Zinzi Clemmons tweeted about her alleged experience with Junot Díaz on May 4, a few weeks after the This Is How You Lose Her author published a personal essay about childhood sexual abuse, titled "The Silence: The Legacy of Childhood Trauma," in The New Yorker. Clemmons wrote that she "was an unknown wide-eyed 26-year-old" during her encounter with Díaz, adding that "he used it as an opportunity to corner and forcibly kiss me."

Following that tweet, several other women writers came forward with both support for Clemmons and their own accusations against Díaz. Her Body and Other Parties author Carmen Maria Machado alleged that Díaz "went off for me for twenty minutes [sic]" after she "made the mistake of asking him a question about his protagonist's unhealthy, pathological relationship with women." The Girl in the Road author Monica Byrne offered this alleged account of her meeting with Díaz: "I was 32 and my first novel hadn’t come out yet. I was invited to a dinner and sat next to him. I disagreed with him on a minor point. He shouted the word 'rape' in my face to prove his. It was completely bizarre, disproportionate, and violent."

These accusations and the accused's swift apology weren't enough to sway the opinions of his employers, however. Three Boston Review poetry editors resigned in protest over the literary magazine's decision to keep Díaz in his position as fiction editor, and The Boston Globe reports that he "is keeping his teaching job at MIT and his editing position at Boston Review after separate investigations found the accusations lacked 'the kind of severity that animated the #MeToo movement,' as Boston Review’s top editors put it."

Díaz spoke to The Boston Globe with a lawyer present, and "arrived at the interview with names and contact information of friends, colleagues, former students, and even ex-girlfriends who could attest to his character." The author told The Boston Globe that he gave his original statement to The New York Times because "I didn’t feel like anyone would listen to me. I felt like people had already moved on to the punishment phase." Díaz also denied Clemmons' accusations outright, saying, "I did not kiss anyone. I did not forcibly kiss Zinzi Clemmons. I did not kiss Zinzi Clemmons... It didn’t happen."

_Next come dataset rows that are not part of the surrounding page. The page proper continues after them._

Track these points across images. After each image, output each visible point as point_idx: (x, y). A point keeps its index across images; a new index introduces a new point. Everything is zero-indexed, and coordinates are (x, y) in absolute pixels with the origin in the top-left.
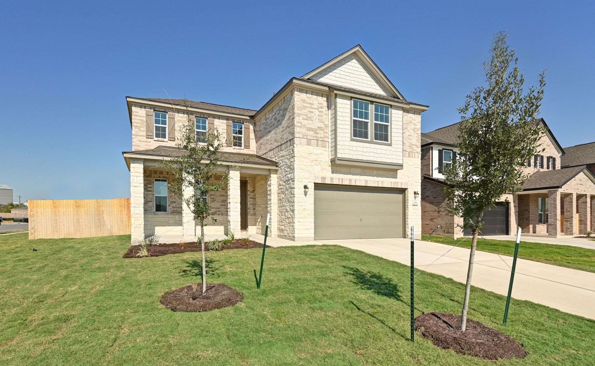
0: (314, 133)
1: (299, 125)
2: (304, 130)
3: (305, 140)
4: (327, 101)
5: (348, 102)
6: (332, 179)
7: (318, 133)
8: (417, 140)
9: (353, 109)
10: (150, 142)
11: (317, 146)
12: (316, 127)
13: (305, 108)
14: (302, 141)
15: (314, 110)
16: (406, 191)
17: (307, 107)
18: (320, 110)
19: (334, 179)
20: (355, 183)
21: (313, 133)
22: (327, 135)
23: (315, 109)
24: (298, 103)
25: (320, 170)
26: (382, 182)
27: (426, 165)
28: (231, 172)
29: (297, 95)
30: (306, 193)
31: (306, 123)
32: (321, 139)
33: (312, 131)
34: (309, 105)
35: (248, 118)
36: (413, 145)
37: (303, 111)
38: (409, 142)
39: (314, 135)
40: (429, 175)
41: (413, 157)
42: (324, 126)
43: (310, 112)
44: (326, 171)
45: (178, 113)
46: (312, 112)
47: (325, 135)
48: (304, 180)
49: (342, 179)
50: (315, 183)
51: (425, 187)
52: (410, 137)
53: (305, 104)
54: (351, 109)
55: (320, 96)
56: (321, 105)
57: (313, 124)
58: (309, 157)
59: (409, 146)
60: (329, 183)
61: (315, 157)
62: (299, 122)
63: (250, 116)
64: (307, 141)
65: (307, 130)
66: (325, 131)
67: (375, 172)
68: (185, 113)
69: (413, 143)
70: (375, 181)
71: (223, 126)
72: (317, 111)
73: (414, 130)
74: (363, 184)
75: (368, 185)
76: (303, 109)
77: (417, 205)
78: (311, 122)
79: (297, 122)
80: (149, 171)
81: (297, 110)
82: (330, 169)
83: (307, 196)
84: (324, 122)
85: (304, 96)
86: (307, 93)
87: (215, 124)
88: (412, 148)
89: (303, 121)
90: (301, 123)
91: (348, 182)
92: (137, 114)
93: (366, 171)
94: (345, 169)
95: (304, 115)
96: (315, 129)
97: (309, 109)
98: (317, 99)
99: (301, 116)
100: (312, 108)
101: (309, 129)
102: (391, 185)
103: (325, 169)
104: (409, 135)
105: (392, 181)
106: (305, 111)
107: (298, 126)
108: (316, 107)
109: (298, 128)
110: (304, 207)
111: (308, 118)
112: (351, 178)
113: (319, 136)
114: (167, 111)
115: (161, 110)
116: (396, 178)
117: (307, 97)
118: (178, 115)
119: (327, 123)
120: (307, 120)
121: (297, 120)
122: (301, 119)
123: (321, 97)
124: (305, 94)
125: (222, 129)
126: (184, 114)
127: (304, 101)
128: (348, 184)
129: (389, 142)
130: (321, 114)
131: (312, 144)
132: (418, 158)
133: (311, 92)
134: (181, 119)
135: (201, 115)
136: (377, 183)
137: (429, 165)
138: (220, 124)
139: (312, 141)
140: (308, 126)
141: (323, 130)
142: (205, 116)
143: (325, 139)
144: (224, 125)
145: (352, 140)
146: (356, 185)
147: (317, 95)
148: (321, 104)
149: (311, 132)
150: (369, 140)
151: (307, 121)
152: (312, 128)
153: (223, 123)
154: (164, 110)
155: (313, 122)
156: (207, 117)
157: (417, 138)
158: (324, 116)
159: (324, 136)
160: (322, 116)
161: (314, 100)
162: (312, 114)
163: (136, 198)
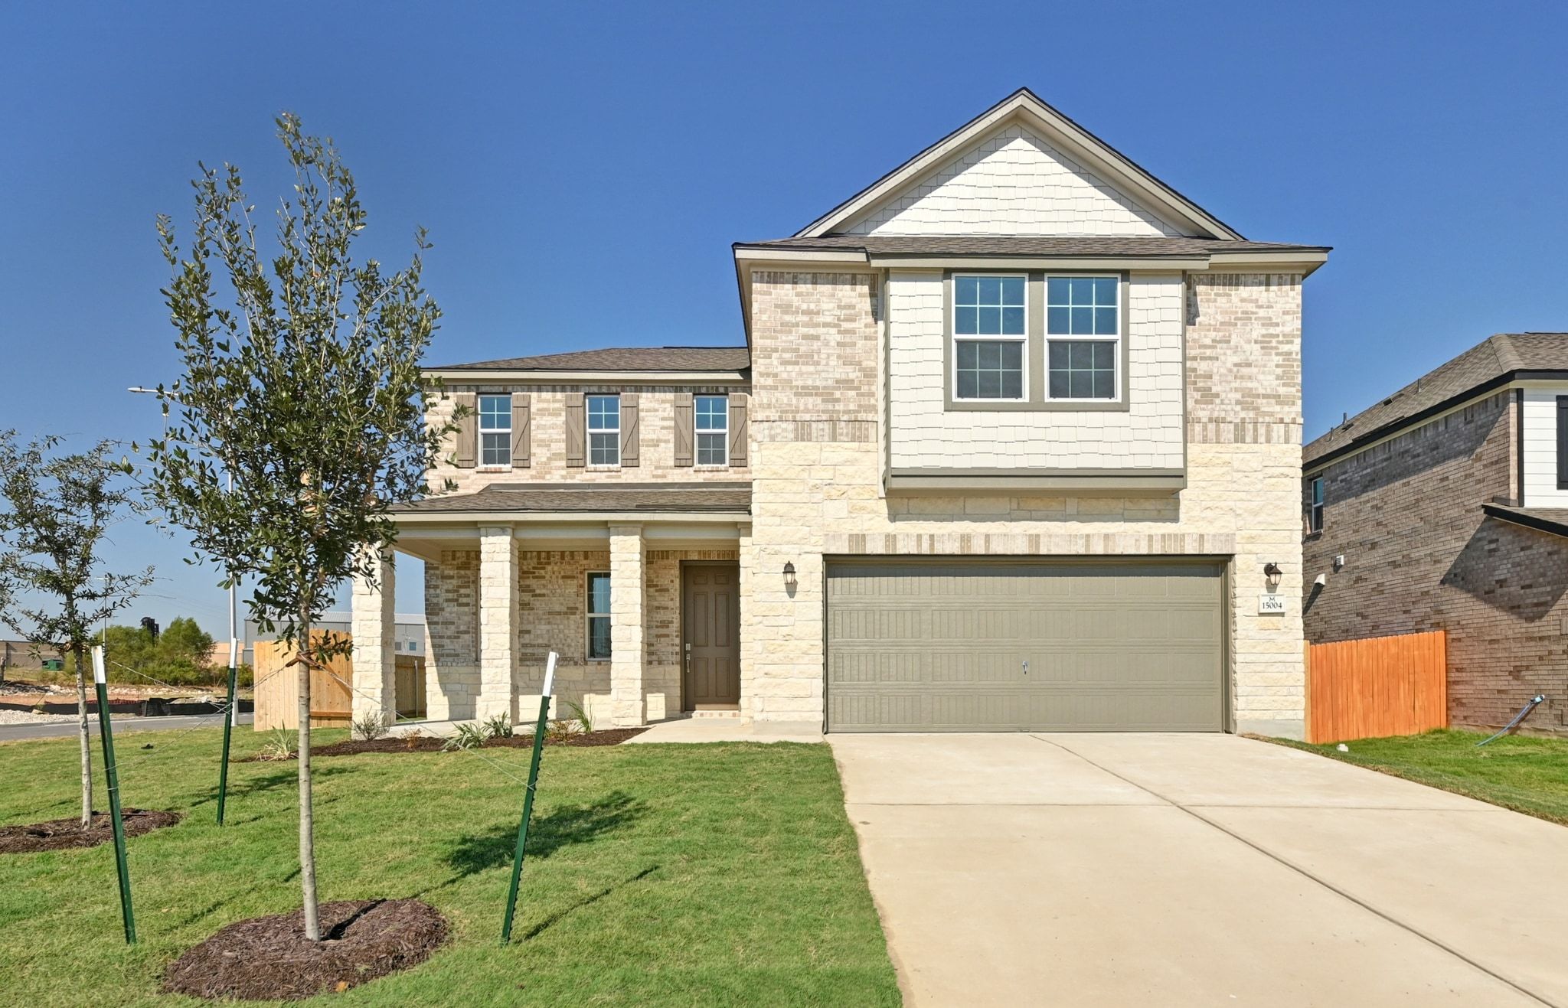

Díaz's accusers continued to speak out following the publication of The Boston Globe interview on June 30. Clemmons called Globe writer Stephanie Ebbert "extremely aggressive" during their interview for the piece, as well as "unprofessional and clearly biased" against the accusers. Byrne agreed, saying Ebbert "seemed to have come into [their interview] with her mind made up." Machado referred to The Boston Globe piece as "horrifying."